Spindler also plans to measure some of the chemical mediators (cytokines) that are in the synovial fluid after surgery to see if different mediators develop because of the change in temperature.

"I know from doing tissue culture experiments that if you change a degree or two Celsius in the tissue culture, you get profound biological affects as far as significant differences in some of their growth rates and some of the proteins they produce. We are showing a six-degree difference in synovium, so I can't imagine it is not going to affect how that synovium reacts to injury. I think it should to have some significant effect."

Spindler says the new research can also help the general public struggling with a knee or other joint injury. He says applying ice and some general compression to the area is a good idea.

"It should not be really tight pressure, just general pressure. Make sure the ice conforms to the surface of the skin. Too much pressure could cause problems.

"Apply the ice and general pressure for about 15-20 minutes, then remove for an equal amount of time, then it could be iced up again."

Spindler says he is thrilled to find a scientific basis for what people have done for many years.

"People have given up using ice in recent years saying even if it works, it's because of the peripheral skin effect that helps with pain control. What we are saying is, 'No, it's more than that. It is actually working where we want it to work, at the deeper level inside the knee, at the synovium, the structure that is so critical in its reaction to trauma and injury.'

"The damage to the synovium determines how fast someone recovers, which translates into how fast someone can get out on an athletic field or how fast someone can walk normally after arthroscopy.

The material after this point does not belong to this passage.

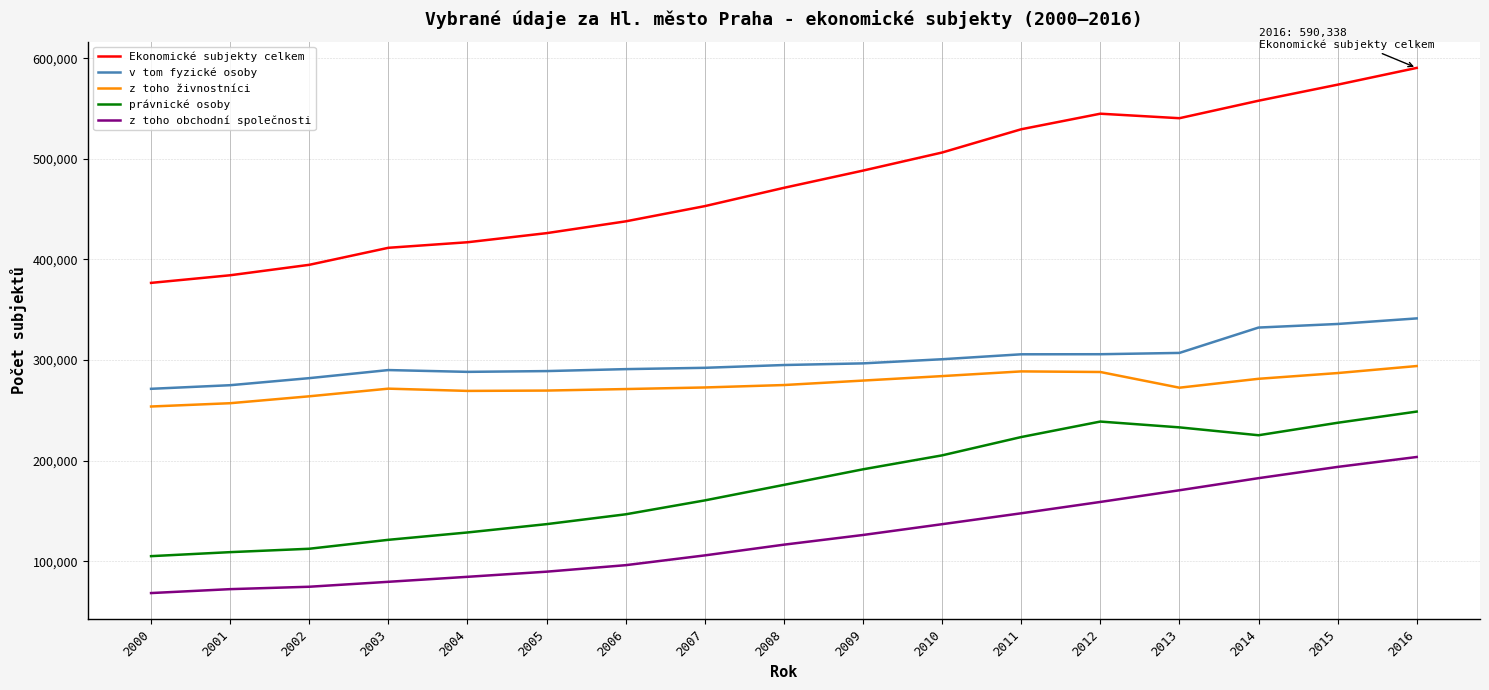

Rank the series at 2007 from lowest to highest value.

z toho obchodní společnosti, právnické osoby, z toho živnostníci, v tom fyzické osoby, Ekonomické subjekty celkem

The original idea for this study, Spindler says, came from a Vanderbilt University medical student.

"Hilary Ann Petersen raised the issue. I suggested she follow the scientific method of reviewing the literature on the topic. Then we found that the question had never been adequately addressed before, so we started the study.

"It is just the power of academics. The power of young people asking questions, even though you think they are already answered."